How many masks are needed? And how many are being produced?
The WHO estimates 89 million medical masks are needed globally every month while the coronavirus pandemic lasts, together with 76 million examination gloves and 1.6 million goggles and face visors.
At the start of the outbreak, US officials estimated that the country needed 300 million face masks to cope with COVID-19 in 2020. Since then, US manufacturer 3M, which made 550 million masks in 2019, has said it will produce 2 billion this year at plants around the world.
In February, China’s daily production of all types of masks soared from around 10 million to 115 million by the end of that month, and production has expanded 12-fold since the pandemic started.
Supplies of masks have been disrupted by countries banning exports or requisitioning supplies within their borders and shortages of specialist fabrics used to make the more advanced types of respirator masks.

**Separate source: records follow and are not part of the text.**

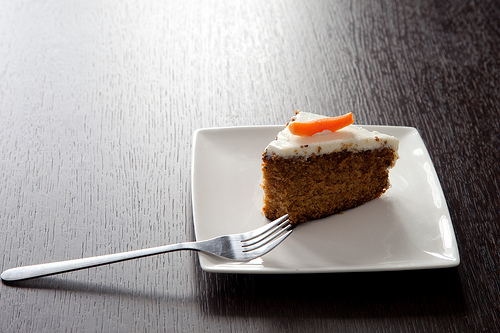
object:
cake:
[261, 109, 400, 231]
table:
[0, 0, 499, 333]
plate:
[191, 123, 461, 268]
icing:
[263, 111, 399, 155]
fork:
[0, 214, 292, 282]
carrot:
[289, 112, 354, 136]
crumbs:
[265, 137, 398, 156]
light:
[224, 238, 262, 255]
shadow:
[29, 277, 200, 307]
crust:
[264, 194, 391, 230]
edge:
[0, 271, 7, 281]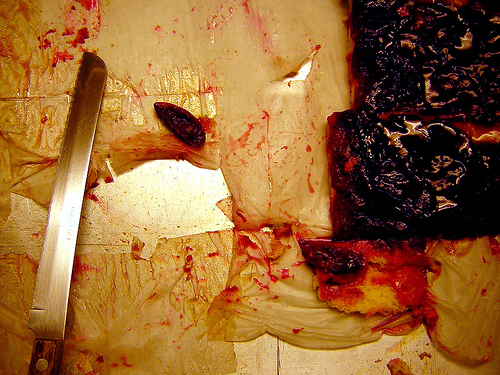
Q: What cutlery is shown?
A: Knife.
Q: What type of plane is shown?
A: No plane.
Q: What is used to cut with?
A: A knife.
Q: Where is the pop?
A: No pop.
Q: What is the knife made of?
A: Metal and wood.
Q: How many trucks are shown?
A: There are no trucks.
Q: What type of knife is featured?
A: A large knife that has a jagged edge.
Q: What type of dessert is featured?
A: Cake with red fruit sauce.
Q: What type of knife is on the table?
A: A large bread-cutting knife.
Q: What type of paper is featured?
A: Parchment paper that has been wrinkled due to moisture.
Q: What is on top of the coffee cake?
A: Plum jelly sauce.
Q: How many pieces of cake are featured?
A: Two pieces with plum jelly on top.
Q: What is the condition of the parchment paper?
A: It has a large tear in it.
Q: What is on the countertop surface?
A: Residue from the plum jelly.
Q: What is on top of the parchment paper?
A: A small piece of cake that is layered with plum jelly.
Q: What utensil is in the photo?
A: Knife.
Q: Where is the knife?
A: Hard surface.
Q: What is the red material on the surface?
A: Jelly and sauce.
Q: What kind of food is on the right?
A: Bread.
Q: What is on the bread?
A: Jelly.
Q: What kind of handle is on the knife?
A: Wooden handle.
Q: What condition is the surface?
A: Dirty.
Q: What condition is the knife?
A: Clean.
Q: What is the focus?
A: Bloody carving board.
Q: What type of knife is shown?
A: Bread knife.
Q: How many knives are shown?
A: 1.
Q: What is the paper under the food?
A: Parchment.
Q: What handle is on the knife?
A: Wooden.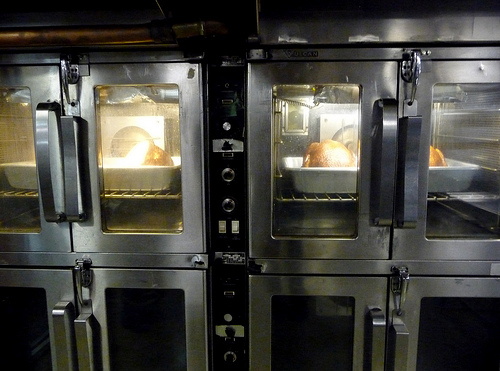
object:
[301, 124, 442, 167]
food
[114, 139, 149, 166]
light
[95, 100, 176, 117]
light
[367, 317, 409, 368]
handles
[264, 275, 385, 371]
doors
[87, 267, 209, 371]
doors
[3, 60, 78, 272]
doors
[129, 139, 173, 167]
food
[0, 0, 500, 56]
pipe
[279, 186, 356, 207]
grate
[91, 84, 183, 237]
window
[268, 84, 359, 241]
window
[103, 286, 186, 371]
window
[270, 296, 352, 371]
window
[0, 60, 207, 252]
oven door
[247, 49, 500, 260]
oven door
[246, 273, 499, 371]
oven door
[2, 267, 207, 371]
oven door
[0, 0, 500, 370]
commercial ovens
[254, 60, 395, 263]
doors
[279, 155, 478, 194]
pan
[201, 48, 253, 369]
switches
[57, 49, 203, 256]
doors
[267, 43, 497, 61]
sticker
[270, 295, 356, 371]
dark window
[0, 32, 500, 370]
oven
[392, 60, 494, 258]
doors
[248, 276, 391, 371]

What types of face masks are being used?
Manufacturers across the world are producing three types of mask – surgical masks, respirators and cloth face coverings.
Surgical masks are designed to protect patients from infection during surgery, for example if a doctor coughs in an operating theatre. Respirators, on the other hand, filter air passing in and out of the mask.
Cloth face coverings, including home-made masks, are recommended by the CDC as they help stop the wearer from spreading infection. But COVID-19 is spread by micro-droplets emitted when breathing which can enter the body through the eyes and mouth.
To combat micro-droplets, health workers wear visors for eye protection. The WHO says the best way to avoid infection is to wash hands frequently and avoid touching your face. A mask may help you stop spreading the virus but hygiene is the key to avoiding getting it, it says.